> WHAT YOU WILL DO: Return all the data exactly, keeping the pictures out.
(THE DATA begins)
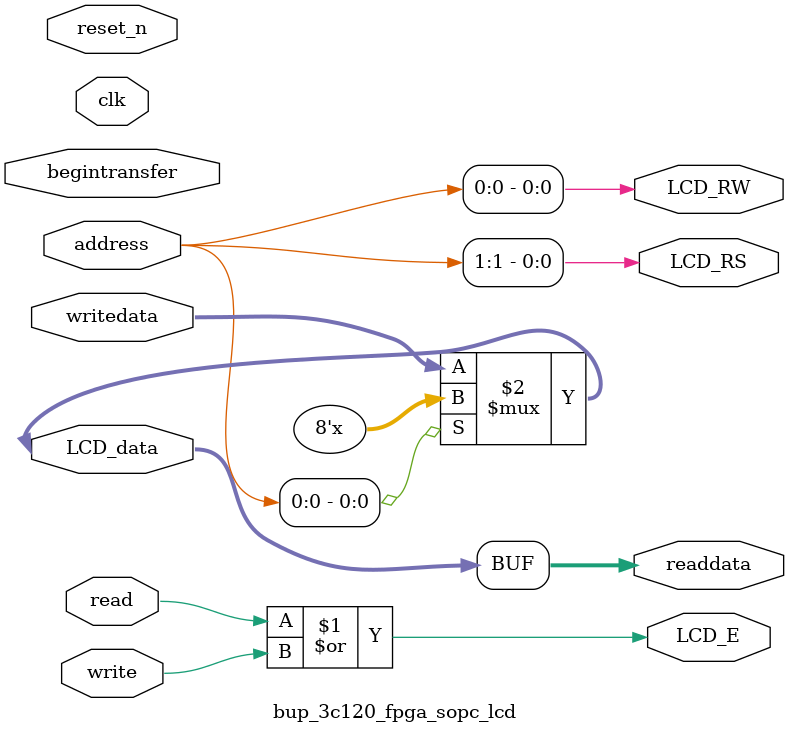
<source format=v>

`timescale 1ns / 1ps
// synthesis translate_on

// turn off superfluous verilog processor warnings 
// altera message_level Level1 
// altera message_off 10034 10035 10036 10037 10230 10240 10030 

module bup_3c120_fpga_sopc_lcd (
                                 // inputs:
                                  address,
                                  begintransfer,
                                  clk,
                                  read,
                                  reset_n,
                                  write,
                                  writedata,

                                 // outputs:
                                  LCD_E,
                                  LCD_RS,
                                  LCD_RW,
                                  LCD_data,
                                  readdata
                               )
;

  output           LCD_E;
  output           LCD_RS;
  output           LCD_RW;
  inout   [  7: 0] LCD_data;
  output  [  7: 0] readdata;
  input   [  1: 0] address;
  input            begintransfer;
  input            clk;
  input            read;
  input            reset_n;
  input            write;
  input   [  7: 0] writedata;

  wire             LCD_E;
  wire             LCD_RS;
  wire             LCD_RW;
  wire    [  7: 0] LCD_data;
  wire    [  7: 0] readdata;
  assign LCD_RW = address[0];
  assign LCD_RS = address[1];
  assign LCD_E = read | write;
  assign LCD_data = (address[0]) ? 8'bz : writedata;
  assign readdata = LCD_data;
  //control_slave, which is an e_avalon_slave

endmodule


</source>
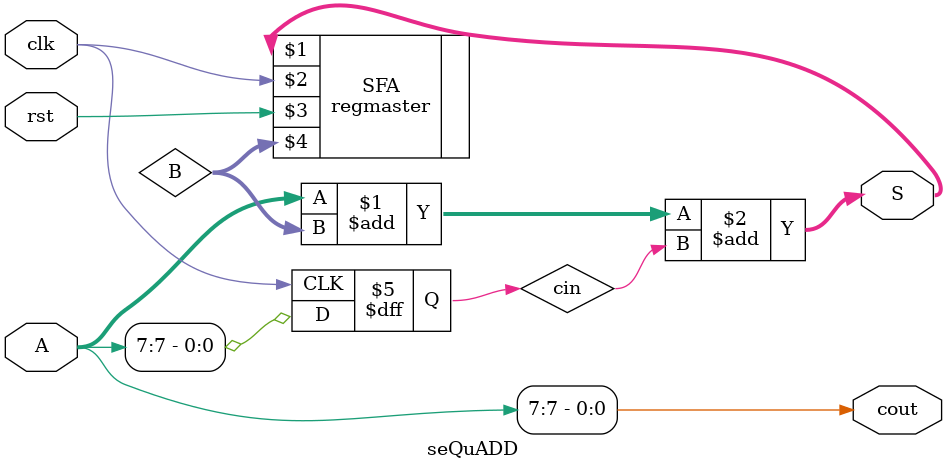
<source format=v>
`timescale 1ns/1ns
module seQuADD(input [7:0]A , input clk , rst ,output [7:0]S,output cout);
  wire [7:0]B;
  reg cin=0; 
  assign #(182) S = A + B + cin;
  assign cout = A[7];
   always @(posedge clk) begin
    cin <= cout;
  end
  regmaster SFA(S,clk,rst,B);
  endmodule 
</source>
(THE DATA ends)
> OUTPUT OF THE TASK:
<source format=v>

`timescale 1ns / 1ps
// synthesis translate_on

// turn off superfluous verilog processor warnings 
// altera message_level Level1 
// altera message_off 10034 10035 10036 10037 10230 10240 10030 

module bup_3c120_fpga_sopc_lcd (
                                 // inputs:
                                  address,
                                  begintransfer,
                                  clk,
                                  read,
                                  reset_n,
                                  write,
                                  writedata,

                                 // outputs:
                                  LCD_E,
                                  LCD_RS,
                                  LCD_RW,
                                  LCD_data,
                                  readdata
                               )
;

  output           LCD_E;
  output           LCD_RS;
  output           LCD_RW;
  inout   [  7: 0] LCD_data;
  output  [  7: 0] readdata;
  input   [  1: 0] address;
  input            begintransfer;
  input            clk;
  input            read;
  input            reset_n;
  input            write;
  input   [  7: 0] writedata;

  wire             LCD_E;
  wire             LCD_RS;
  wire             LCD_RW;
  wire    [  7: 0] LCD_data;
  wire    [  7: 0] readdata;
  assign LCD_RW = address[0];
  assign LCD_RS = address[1];
  assign LCD_E = read | write;
  assign LCD_data = (address[0]) ? 8'bz : writedata;
  assign readdata = LCD_data;
  //control_slave, which is an e_avalon_slave

endmodule


</source>
<source format=v>
`timescale 1ns/1ns
module seQuADD(input [7:0]A , input clk , rst ,output [7:0]S,output cout);
  wire [7:0]B;
  reg cin=0; 
  assign #(182) S = A + B + cin;
  assign cout = A[7];
   always @(posedge clk) begin
    cin <= cout;
  end
  regmaster SFA(S,clk,rst,B);
  endmodule 
</source>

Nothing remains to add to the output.